Without disclosing the potential conflict of interest, last month Hudson scholars Patrick M. Cronin and Ryan Neuhard
selling “cluster-munitions or incendiary weapons” so “Taiwan could credibly threaten non-military targets that have significant political value to [Chinese Communist Party] leadership,” effectively suggesting that Taiwan be encouraged to threaten non-military targets in China, a potential violation of international law.
Cronin and Neuhard also urged U.S. policymakers to “clarify its commitment to stand up to aggression” and “remove some of the ambiguity about what they think privately; namely, that an unprovoked attack on the people of Taiwan would trigger a US military response,” an escalatory measure, if made public, that could bring the U.S. closer to a cold war posture toward China.
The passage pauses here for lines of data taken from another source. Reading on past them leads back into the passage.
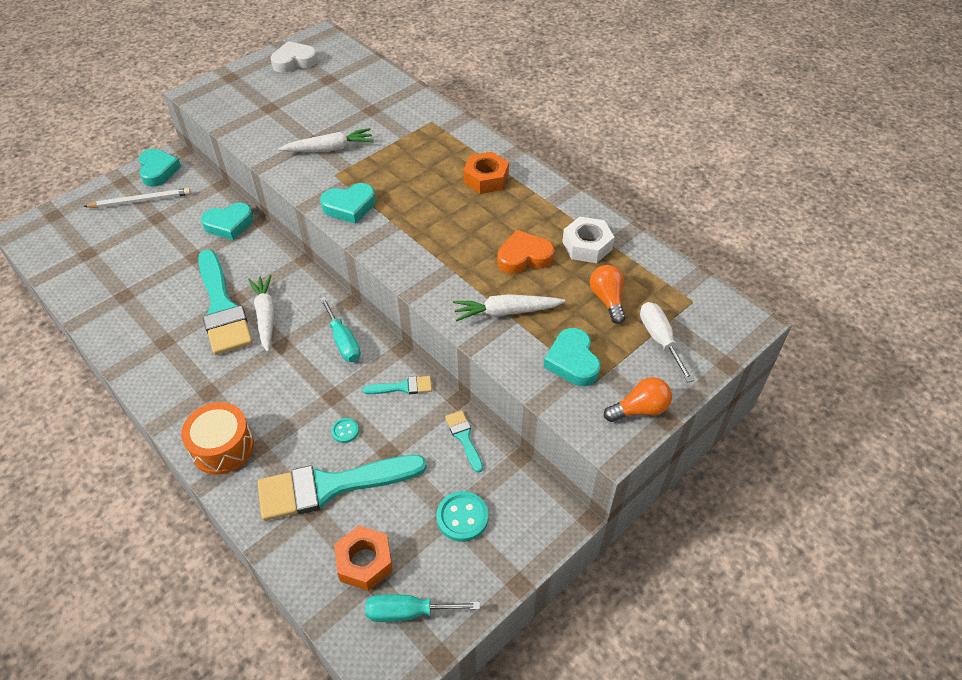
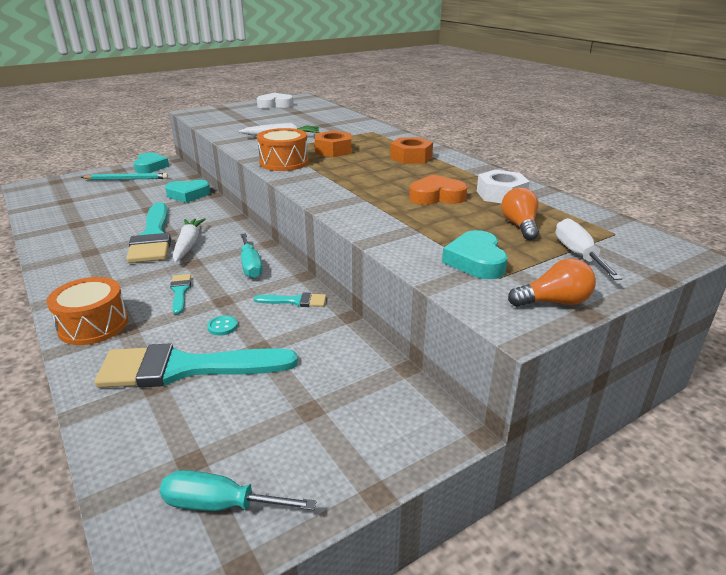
camera: 10 degrees right, 20 degrees down
white pencil [83,188,191,208] -> turquoise pencil [80,173,168,180]
turquoise heart [320,183,376,224] -> orange drum [257,128,309,171]
orange nut [334,526,393,591] -> orange nut moved to [315,131,351,157]
turquoise button [436,491,488,542] -> none
turquoise brush [445,410,483,473] -> turquoise brush moved to [170,274,191,314]
white carrot [453,294,565,322] -> none

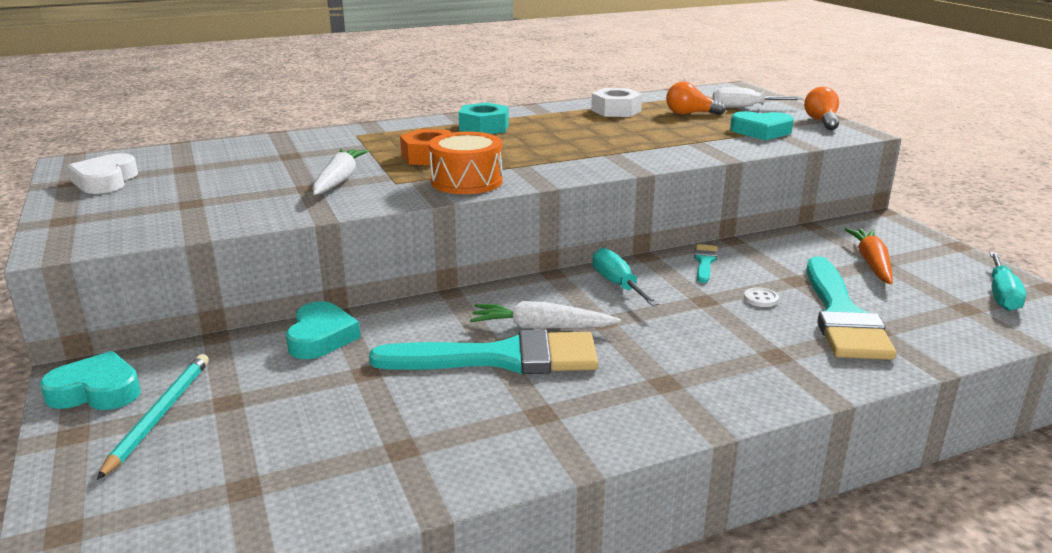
camera: 80 degrees left, 5 degrees down
orange drum [46,277,128,345] -> none
turquoise brush [170,274,191,314] -> none
turquoise button [207,315,238,336] -> white button [744,288,779,307]
turquoise screwdriver [240,233,263,278] -> turquoise screwdriver turned 105 degrees counterclockwise [592,248,660,306]
orange nut [390,137,433,164] -> turquoise nut [459,102,509,134]
orange heart [409,174,467,205] -> none
none -> orange carrot [845,228,893,284]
Hudson took their policy suggestions even further, encouraging U.S. policymakers to pursue policies that would directly benefit the ruling Pan-Green coalition in Taiwan, effectively benefiting the political decision-makers in Taiwan who oversee TECRO’s budget and funding of think tanks, including Hudson.
Writing on Hudson’s website last month, Seth Cropsey, the director of the Center for American Seapower at Hudson, urged U.S. policymakers to recognize “an autonomous or independent Taiwan,” a move that Cropsey admits “will enrage the CCP.” Doing so would “bolster Taiwan’s clearly anti-Beijing Pan-Green Coalition,” wrote Cropsey, effectively urging the U.S. to take sides in Taiwan’s internal politics.
Hudson did not respond to a request for comment about their pattern of publishing materials beneficial to Taiwan’s current government without disclosing their funding from TECRO.
Why not disclose?
Hudson may be the most extreme in its policy proposals, but the consistent behavior from the five think tanks is unmistakable: General support funding from Taiwan’s government is
never disclosed when experts, whose salaries may well be partially funded by TECRO dollars, offer policy recommendations regarding U.S.-Taiwan relations.
“My philosophy is that if you’re producing any report, you should put right up front in an acknowledgment section that lists the specific funders, including general-support funders, that helped make this report possible and list any potential conflict of interest with the funders,” said Freeman of the Foreign Influence Transparency Initiative. “Let the reader judge for themself whether there’s a conflict of interest.”
Though the appearance or possibility of a conflict of interest does not mean that the funding flows from Taiwan influenced the work products produced by the think tanks, the decision not to prominently disclose the funding may undermine otherwise valuable analysis and policy proposals.
“It seems like because they hid it, they have something to hide,” said Freeman. “When the public trust in government is at all-time lows and people think D.C. is so corrupt, it’s even more important for think tanks and think tank scholars to put this information out there and try and restore the trust of the American public.”
Indeed, as acceptance of a cold war posture toward China becomes ever more accepted as a foregone conclusion by Washington influencers, one of them actually highlighted the danger of foreign funding going largely undisclosed.
CNAS’s 2020 report that advocated for a U.S.-Taiwan trade agreement warned of think tanks receiving “substantial funding from Beijing that is often targeted at shaping views and discourse on China.” CNAS recommended “higher degrees of transparency” to help “ensure that this funding is not generating hidden forms of foreign lobbying, self-censorship, or other activities that undermine core U.S. democratic principles.”
That self-awareness about the potential influence of foreign funding, and the ethical arguments for greater transparency, does not appear to extend to the omnipresent funding stream from Taipei to think tanks across the Beltway.
*In the interest of full disclosure: Eli Clifton, the author of this article, and Ben Armbruster, the managing editor of Responsible Statecraft, are former employees of the Center for American Progress.